Ozanimod demonstrated a significant reduction in new or enlarging T2 lesions over one year for 1 mg (48 percent, p < 0.0001) and 0.5 mg (25 percent, p=0.0032) compared with IFN. A significant reduction in gadolinium-enhanced MRI lesions at 1 year was also demonstrated for ozanimod 1 mg (63 percent, p < 0.0001) and ozanimod 0.5 mg (34 percent, p=0.0182) compared with IFN. Ozanimod significantly slowed the loss of brain volume compared with IFN–a hallmark of the disease that causes brain atrophy, disease progression and cognitive impairment.
“Ozanimod’s ability to inhibit brain atrophy promises patients a long and productive life, living with relapsing, remitting multiple sclerosis without a disability,” said TSRI Professor of Molecular Medicine Dr Hugh Rosen, co-inventor of ozanimod. “This is truly disease-modifying.”

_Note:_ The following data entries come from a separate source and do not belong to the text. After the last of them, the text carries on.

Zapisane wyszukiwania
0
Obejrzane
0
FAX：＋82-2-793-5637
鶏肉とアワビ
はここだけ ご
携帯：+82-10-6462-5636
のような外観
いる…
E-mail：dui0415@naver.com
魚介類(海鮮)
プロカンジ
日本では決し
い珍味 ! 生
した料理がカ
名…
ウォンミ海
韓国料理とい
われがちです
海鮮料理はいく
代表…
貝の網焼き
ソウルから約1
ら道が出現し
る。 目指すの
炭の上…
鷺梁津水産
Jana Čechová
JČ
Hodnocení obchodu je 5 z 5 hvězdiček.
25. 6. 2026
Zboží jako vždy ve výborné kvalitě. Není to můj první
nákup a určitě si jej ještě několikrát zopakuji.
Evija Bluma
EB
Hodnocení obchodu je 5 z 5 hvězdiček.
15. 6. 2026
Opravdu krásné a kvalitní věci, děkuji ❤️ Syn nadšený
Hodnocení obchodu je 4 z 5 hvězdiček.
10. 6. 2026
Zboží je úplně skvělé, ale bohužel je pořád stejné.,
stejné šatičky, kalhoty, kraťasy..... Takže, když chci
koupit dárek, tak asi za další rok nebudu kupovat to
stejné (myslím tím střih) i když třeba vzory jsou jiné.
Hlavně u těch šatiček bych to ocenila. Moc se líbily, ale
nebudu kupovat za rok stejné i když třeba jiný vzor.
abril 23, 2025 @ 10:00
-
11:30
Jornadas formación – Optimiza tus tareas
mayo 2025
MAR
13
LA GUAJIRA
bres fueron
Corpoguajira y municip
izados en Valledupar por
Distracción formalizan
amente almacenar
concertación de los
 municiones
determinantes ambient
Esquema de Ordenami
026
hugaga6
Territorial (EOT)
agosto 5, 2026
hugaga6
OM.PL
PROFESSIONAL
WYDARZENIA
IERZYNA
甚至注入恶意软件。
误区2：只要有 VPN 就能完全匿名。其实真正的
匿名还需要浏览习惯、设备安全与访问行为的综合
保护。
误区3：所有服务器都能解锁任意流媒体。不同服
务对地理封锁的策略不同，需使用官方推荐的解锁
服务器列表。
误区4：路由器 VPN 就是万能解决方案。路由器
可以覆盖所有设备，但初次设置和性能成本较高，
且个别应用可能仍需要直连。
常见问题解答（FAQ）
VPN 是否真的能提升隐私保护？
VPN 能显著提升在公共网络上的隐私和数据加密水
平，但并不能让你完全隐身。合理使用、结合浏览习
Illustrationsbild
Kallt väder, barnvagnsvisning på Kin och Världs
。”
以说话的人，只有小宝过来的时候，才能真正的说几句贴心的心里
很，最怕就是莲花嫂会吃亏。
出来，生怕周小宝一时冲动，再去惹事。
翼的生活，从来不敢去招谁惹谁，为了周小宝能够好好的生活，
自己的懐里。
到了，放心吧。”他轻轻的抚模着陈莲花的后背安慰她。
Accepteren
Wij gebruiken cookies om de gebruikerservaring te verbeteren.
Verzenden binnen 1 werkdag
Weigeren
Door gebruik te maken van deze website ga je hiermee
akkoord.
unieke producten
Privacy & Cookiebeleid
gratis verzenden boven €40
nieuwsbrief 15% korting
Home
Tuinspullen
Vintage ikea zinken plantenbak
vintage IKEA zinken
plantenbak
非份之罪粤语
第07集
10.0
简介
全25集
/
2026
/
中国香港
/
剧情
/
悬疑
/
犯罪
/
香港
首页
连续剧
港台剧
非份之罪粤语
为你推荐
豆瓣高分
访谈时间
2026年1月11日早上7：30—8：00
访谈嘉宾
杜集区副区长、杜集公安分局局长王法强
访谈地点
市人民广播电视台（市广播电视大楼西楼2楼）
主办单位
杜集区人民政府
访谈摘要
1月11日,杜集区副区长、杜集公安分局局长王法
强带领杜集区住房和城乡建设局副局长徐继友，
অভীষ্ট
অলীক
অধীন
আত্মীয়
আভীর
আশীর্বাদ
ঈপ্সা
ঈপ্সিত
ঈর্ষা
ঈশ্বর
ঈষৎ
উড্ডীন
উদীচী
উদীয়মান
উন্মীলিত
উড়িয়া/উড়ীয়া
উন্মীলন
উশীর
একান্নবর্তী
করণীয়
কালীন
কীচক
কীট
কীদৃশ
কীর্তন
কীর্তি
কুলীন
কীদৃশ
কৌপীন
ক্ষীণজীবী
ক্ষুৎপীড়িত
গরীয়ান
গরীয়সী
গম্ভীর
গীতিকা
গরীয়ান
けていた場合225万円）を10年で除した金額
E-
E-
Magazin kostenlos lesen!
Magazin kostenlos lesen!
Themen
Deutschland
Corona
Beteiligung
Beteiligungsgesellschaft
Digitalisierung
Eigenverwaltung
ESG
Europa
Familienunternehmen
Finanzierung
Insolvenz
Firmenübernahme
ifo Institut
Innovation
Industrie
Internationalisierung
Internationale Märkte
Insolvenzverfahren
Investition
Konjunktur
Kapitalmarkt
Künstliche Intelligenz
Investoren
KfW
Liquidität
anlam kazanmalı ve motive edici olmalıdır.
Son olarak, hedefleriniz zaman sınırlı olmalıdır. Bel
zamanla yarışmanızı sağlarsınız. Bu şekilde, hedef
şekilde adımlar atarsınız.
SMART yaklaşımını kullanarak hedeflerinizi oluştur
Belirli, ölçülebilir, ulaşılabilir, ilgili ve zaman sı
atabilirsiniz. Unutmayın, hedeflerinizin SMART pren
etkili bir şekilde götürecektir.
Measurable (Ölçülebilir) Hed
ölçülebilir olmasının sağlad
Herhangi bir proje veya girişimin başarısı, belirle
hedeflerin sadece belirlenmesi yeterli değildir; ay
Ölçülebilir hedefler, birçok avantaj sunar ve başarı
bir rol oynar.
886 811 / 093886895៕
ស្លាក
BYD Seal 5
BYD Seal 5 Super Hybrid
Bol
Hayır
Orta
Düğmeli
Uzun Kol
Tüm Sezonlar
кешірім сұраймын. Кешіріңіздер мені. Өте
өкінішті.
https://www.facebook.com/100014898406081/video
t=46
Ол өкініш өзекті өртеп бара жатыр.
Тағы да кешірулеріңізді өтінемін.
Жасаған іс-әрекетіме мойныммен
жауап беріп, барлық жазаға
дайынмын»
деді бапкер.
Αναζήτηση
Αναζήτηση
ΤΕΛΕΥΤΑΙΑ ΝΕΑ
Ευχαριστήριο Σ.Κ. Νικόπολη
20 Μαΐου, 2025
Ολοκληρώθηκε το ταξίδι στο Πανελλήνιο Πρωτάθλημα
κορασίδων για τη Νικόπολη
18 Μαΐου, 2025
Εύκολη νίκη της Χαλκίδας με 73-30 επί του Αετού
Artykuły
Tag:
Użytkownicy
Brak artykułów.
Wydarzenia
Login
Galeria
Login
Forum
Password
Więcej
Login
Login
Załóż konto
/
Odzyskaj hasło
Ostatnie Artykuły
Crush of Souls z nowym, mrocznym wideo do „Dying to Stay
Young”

The design and development of ozanimod stems from basic research pursued in the TSRI laboratories of Rosen, Professor Edward Roberts, and Professor Michael B.A. Oldstone. The TSRI scientists discovered the fundamental mechanism of the S1PR1 receptor, developed the chemical tools to synthesise both agonists and antagonists of the receptor, discovered the role of the receptor in the immune system’s “cytokine storm” in pandemic influenza, and investigated the role of the receptor in type 1 diabetes.
TSRI owns several composition-of-matter patents that cover S1P agonist compounds including key patents that cover ozanimod. TSRI licensed these patents to Receptos, which was bought by Celgene in 2015. Celgene has announced that it expects to launch the compound by the end of 2018, following FDA approval.
The new data from Celgene Corporation also make ozanimod the first compound originating from the National Institutes of Health’s (NIH) Molecular Library Initiative to successfully complete phase 3 clinical trials for safety and efficacy with data to support an FDA new drug application.
“The success of ozanimod shows that academia and the NIH can make transforming discoveries that benefit patients and those that care for them,” said Prof Rosen.
Ozanimod is also being studied by Celgene for treating forms of inflammatory bowel disease. The drug is currently in phase 3 trials for ulcerative colitis, and Celgene recently released promising phase 2 data in a trial for Crohn’s disease. A phase 3 trial to test ozanimod in Crohn’s disease patients is expected to begin in early 2018.
Celgene next plans to test potential uses for other autoimmune -based dermatological and rheumatological indications.